I can’t quote publications, but I’ve heard that Seattle is 12 times more culturally influential, per capita, than New York or Los Angeles. This is exactly the sort of self-aggrandizing comment that Seattlites love, and you can almost feel the populace rolling this idea around in their heads like a lozenge in their mouths.

It’s really kind of egotistical and gross.

But there are some advantages to living in the cliquey yet trendsetting Pacific Northwest. First, it’s very easy to wear stylish clothes, since everyone will be copying you in a half year, and second, we’re used as a test-market for a lot of really cool stuff that we might not otherwise get to see. Ryan and I wandered into Gameworks Thursday evening, and we found an intriguing new arcade game that was pretty clearly being test marketed. Its large size, necessitated by its four networked game machines and a central instruction/spectating kiosk, forced it into an out of the way corner of the arcade, a fact which afforded us plenty of time to study its mysteries.

Unfortunately, one enigma we were unable to solve was its name, which was either written in Japanese or else in a font indistinguishable from same. In any case, we couldn’t read it, and apparently neither could the Gameworks staff, as a small, office printed sign proclaimed that one had to buy a starter pack in order to enjoy “…this exciting new game…”

This is a giant chart detailing all of the cards.

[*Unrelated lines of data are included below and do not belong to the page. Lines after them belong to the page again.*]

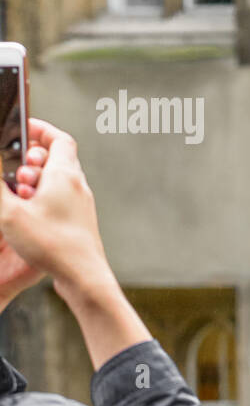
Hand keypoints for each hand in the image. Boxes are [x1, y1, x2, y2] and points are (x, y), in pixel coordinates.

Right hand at [0, 119, 113, 296]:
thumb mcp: (10, 212)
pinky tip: (30, 212)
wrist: (83, 275)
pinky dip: (45, 196)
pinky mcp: (81, 220)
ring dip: (38, 180)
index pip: (59, 139)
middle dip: (33, 158)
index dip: (40, 130)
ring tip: (21, 194)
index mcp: (64, 174)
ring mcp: (82, 203)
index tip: (24, 129)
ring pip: (59, 179)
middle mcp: (78, 185)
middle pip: (58, 158)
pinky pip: (63, 197)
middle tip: (17, 171)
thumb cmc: (51, 243)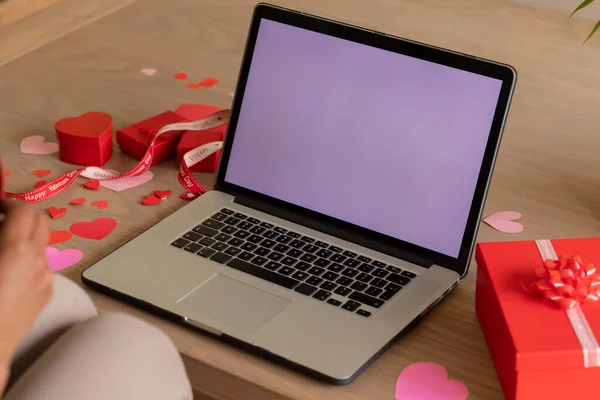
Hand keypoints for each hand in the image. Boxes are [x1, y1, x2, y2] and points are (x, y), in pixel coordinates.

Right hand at [0, 200, 51, 364]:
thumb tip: (0, 220)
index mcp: (17, 247)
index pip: (24, 209)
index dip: (9, 203)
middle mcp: (38, 258)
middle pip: (41, 222)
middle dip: (23, 216)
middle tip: (1, 221)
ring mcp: (46, 276)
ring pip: (42, 244)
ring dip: (26, 239)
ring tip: (3, 250)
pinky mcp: (48, 292)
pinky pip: (41, 266)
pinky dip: (29, 260)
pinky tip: (8, 275)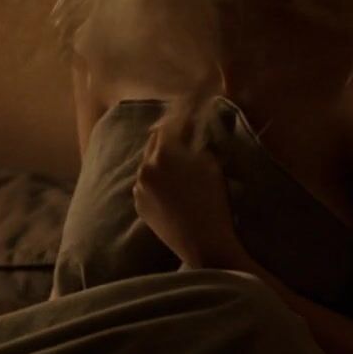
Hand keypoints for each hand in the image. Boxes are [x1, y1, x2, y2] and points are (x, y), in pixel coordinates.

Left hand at [132, 95, 245, 268]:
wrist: (203, 243)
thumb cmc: (213, 202)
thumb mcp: (211, 165)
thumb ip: (196, 143)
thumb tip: (190, 129)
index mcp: (164, 153)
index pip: (169, 125)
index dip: (179, 116)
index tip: (187, 111)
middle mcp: (145, 167)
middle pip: (154, 142)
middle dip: (167, 135)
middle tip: (181, 132)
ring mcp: (139, 187)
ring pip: (148, 163)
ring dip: (160, 158)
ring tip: (176, 161)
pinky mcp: (139, 205)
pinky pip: (145, 184)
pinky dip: (155, 179)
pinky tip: (170, 184)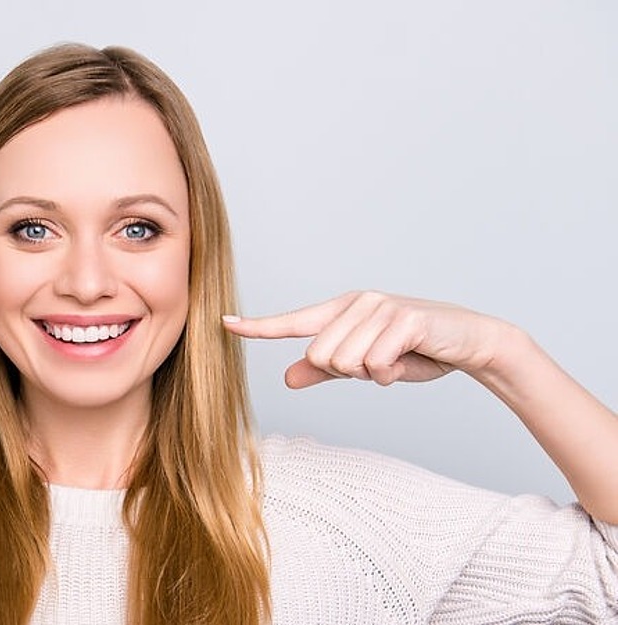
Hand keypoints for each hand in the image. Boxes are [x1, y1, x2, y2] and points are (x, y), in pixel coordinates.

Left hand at [223, 291, 513, 388]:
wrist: (470, 342)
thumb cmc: (416, 351)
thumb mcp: (366, 365)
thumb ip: (326, 371)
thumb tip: (287, 377)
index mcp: (342, 311)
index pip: (293, 321)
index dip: (259, 326)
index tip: (225, 324)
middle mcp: (357, 303)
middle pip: (320, 356)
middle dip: (348, 372)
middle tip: (378, 364)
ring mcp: (380, 307)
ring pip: (346, 362)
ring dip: (371, 374)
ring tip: (395, 360)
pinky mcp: (404, 319)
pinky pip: (375, 363)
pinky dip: (391, 373)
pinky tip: (408, 360)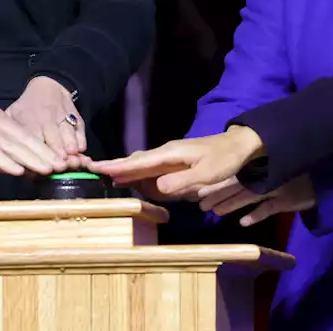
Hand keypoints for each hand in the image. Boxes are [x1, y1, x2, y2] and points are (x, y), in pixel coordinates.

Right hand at [0, 93, 63, 176]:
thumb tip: (10, 158)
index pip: (23, 133)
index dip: (42, 146)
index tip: (60, 159)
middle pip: (22, 138)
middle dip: (44, 152)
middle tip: (64, 166)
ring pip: (9, 144)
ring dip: (30, 157)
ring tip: (48, 169)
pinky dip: (2, 160)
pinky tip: (16, 170)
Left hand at [6, 76, 86, 168]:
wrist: (48, 87)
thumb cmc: (27, 109)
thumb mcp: (12, 115)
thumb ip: (8, 133)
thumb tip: (2, 156)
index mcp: (27, 120)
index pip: (31, 138)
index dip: (35, 153)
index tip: (38, 167)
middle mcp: (45, 118)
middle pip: (51, 138)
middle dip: (55, 153)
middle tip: (59, 167)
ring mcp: (61, 116)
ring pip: (66, 132)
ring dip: (69, 146)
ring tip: (72, 160)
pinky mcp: (75, 115)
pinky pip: (79, 127)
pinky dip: (80, 138)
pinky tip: (80, 149)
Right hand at [88, 125, 266, 198]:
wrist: (240, 147)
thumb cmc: (225, 159)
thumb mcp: (206, 174)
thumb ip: (181, 181)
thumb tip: (154, 187)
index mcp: (170, 154)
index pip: (139, 161)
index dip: (118, 166)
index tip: (98, 167)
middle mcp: (166, 154)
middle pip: (136, 161)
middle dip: (115, 166)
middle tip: (92, 170)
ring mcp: (171, 158)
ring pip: (142, 164)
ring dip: (125, 170)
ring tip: (106, 176)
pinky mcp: (176, 164)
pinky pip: (153, 169)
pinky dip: (139, 174)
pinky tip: (132, 179)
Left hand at [198, 173, 315, 226]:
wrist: (321, 177)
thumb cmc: (293, 172)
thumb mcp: (273, 167)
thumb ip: (253, 171)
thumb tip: (225, 177)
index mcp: (259, 167)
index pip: (233, 174)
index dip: (216, 182)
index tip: (198, 189)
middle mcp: (265, 176)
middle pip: (237, 185)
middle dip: (218, 195)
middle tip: (200, 204)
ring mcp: (276, 187)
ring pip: (249, 196)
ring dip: (231, 204)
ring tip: (215, 212)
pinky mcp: (287, 200)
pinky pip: (269, 208)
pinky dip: (256, 215)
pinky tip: (242, 222)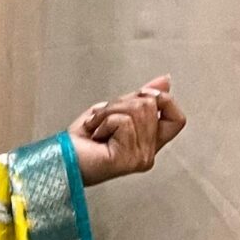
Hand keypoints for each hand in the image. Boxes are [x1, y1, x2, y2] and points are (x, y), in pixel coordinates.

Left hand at [69, 74, 185, 186]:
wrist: (61, 156)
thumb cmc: (82, 140)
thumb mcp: (116, 110)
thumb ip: (141, 98)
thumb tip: (166, 80)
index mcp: (149, 144)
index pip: (178, 119)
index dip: (164, 100)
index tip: (141, 95)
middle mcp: (148, 154)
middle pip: (152, 106)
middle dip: (122, 103)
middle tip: (103, 119)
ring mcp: (140, 159)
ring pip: (139, 110)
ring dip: (110, 112)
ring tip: (97, 128)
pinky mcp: (128, 160)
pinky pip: (124, 121)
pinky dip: (104, 122)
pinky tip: (96, 137)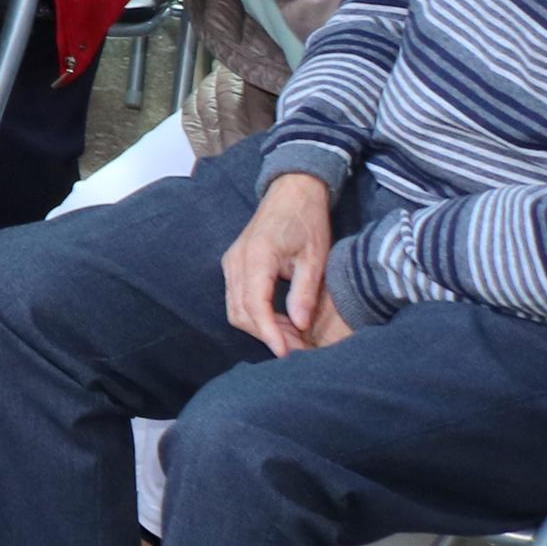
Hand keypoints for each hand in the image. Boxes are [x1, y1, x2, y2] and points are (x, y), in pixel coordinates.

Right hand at [221, 170, 340, 355]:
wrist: (291, 192)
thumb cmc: (306, 221)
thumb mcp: (315, 257)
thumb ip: (305, 292)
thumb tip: (299, 326)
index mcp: (257, 255)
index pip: (255, 304)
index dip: (269, 332)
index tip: (286, 353)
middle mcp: (236, 260)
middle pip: (240, 311)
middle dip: (266, 335)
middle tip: (297, 349)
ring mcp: (231, 262)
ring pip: (235, 308)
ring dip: (261, 327)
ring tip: (292, 338)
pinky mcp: (234, 265)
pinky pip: (237, 298)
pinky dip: (256, 315)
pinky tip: (281, 322)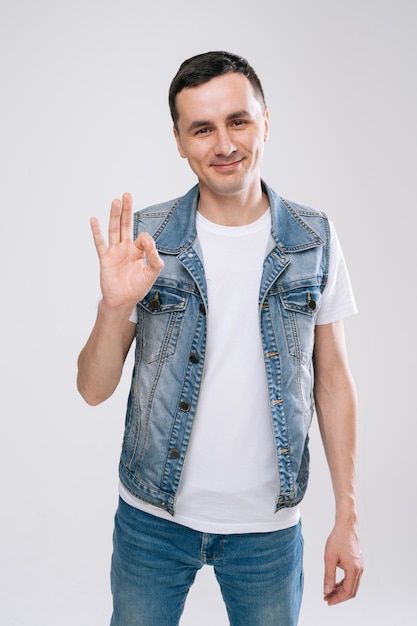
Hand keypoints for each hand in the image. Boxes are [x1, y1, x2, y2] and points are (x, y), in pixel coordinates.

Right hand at [90, 193, 163, 309]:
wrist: (122, 301)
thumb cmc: (136, 288)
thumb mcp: (151, 274)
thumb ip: (155, 260)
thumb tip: (152, 245)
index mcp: (138, 251)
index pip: (142, 237)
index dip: (146, 241)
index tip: (148, 248)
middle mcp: (125, 248)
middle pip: (125, 224)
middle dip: (127, 210)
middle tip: (127, 194)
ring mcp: (114, 252)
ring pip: (114, 230)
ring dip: (114, 215)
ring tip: (115, 201)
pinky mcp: (105, 259)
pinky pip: (100, 243)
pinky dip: (97, 232)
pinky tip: (94, 220)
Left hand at [323, 523, 363, 604]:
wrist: (346, 525)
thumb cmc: (337, 539)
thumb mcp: (329, 558)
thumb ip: (328, 576)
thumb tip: (327, 591)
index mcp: (354, 570)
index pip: (347, 591)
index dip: (337, 599)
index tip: (327, 601)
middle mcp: (359, 569)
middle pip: (351, 590)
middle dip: (339, 596)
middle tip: (327, 598)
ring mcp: (360, 566)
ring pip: (352, 584)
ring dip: (341, 590)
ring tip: (329, 591)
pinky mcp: (357, 562)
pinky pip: (352, 577)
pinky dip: (344, 582)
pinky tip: (335, 582)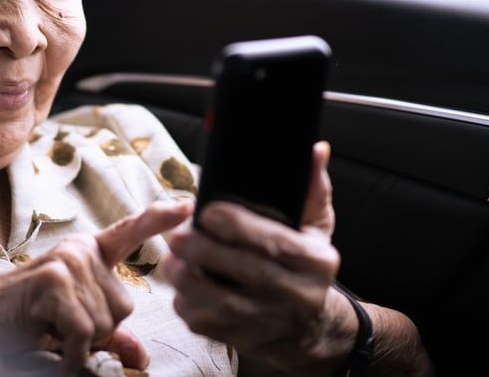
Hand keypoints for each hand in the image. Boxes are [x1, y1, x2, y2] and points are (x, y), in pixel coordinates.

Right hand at [0, 199, 192, 373]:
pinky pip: (83, 330)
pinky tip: (48, 340)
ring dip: (80, 340)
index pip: (129, 232)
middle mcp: (80, 250)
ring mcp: (68, 261)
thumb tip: (142, 356)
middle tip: (60, 326)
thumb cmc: (27, 322)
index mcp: (88, 253)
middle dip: (98, 330)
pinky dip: (70, 349)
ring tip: (49, 328)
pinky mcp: (55, 279)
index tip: (189, 205)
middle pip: (124, 306)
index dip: (159, 219)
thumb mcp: (75, 326)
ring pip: (105, 321)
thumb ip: (110, 335)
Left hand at [161, 142, 357, 374]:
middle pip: (247, 272)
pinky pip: (212, 328)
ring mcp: (273, 322)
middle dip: (205, 252)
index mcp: (316, 262)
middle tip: (177, 237)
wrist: (313, 330)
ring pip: (224, 305)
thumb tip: (315, 148)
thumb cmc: (306, 267)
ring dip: (189, 282)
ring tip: (172, 262)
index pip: (275, 241)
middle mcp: (299, 294)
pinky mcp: (248, 341)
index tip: (206, 211)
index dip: (237, 226)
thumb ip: (311, 188)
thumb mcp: (316, 228)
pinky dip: (189, 309)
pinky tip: (180, 291)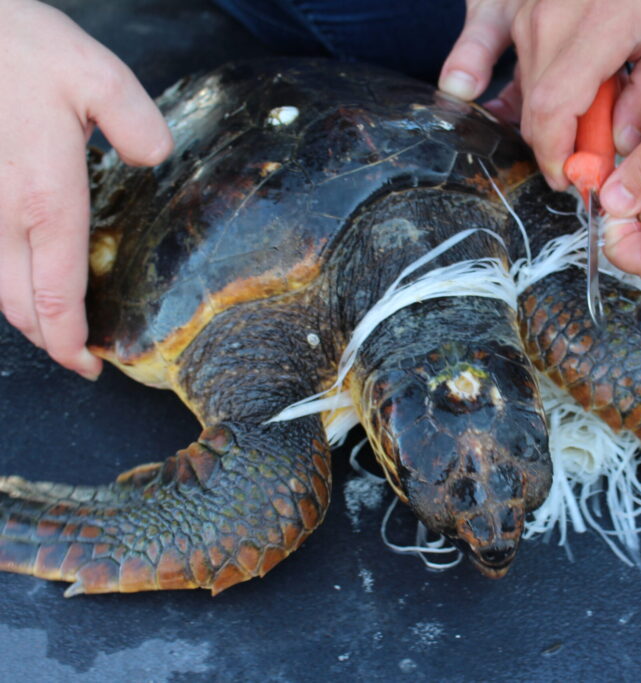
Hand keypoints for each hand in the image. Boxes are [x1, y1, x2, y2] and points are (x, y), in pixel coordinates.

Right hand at [0, 0, 172, 378]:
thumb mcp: (95, 74)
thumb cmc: (14, 45)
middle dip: (49, 341)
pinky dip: (4, 279)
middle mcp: (1, 212)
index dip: (70, 341)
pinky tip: (25, 275)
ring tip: (58, 326)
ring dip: (25, 313)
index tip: (88, 365)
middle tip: (79, 357)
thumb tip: (155, 158)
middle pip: (19, 304)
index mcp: (44, 197)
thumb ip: (136, 124)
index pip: (56, 294)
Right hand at [440, 0, 640, 187]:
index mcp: (597, 27)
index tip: (574, 178)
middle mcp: (547, 21)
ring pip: (519, 91)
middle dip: (558, 146)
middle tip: (588, 154)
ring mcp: (519, 10)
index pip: (557, 111)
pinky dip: (469, 73)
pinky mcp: (498, 2)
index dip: (559, 156)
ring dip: (538, 116)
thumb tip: (623, 144)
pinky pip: (476, 49)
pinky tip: (468, 89)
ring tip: (572, 118)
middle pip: (537, 110)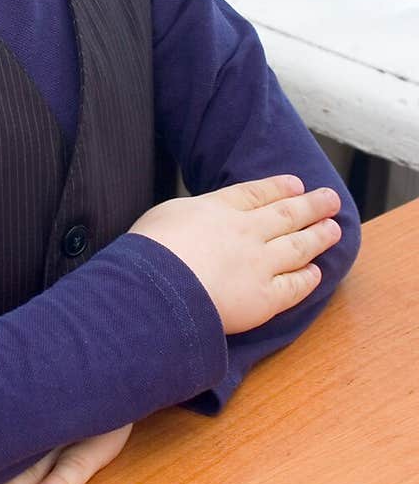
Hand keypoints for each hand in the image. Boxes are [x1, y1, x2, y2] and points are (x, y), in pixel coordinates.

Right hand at [127, 173, 341, 333]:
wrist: (158, 288)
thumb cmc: (149, 253)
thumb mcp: (165, 215)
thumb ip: (189, 215)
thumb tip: (197, 220)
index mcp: (218, 209)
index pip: (255, 194)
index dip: (278, 188)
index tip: (296, 185)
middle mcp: (245, 232)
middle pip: (286, 214)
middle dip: (311, 205)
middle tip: (330, 199)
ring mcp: (259, 264)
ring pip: (298, 246)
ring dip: (319, 236)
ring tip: (334, 229)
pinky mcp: (265, 299)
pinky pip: (294, 286)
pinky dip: (308, 278)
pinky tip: (316, 272)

Do you want to have to learn this bullshit?

I feel like I’m getting ahead of myself by mentioning the starter pack, so allow me to explain. The reason we were so drawn to this game was its obviously unique interface. Instead of a joystick and buttons, each cabinet had a broad, flat surface at table height situated in front of the screen. Small graphics of cards decorated the cabinet, and a quick glance at the game’s attract mode confirmed our suspicions. The table was electrically sensitive, and you played the game by moving cards about the surface. It was a combination card game and video game! Awesome!

But here’s the rub- card games take a lot of time to explain and figure out. Remember the first time you learned (or tried to learn…) Magic: The Gathering? Well, imagine trying to figure out Magic while the electrically pulsing bass waves of the arcade’s soundtrack beat against your skull. Once Ryan and I realized the time and money investment required, we immediately lost interest and wandered away in search of Ms. Pac Man.

And besides, do you really want to be the sort of person who not only plays a nerdy trading card game, but plays one that can only be played at fucking Gameworks?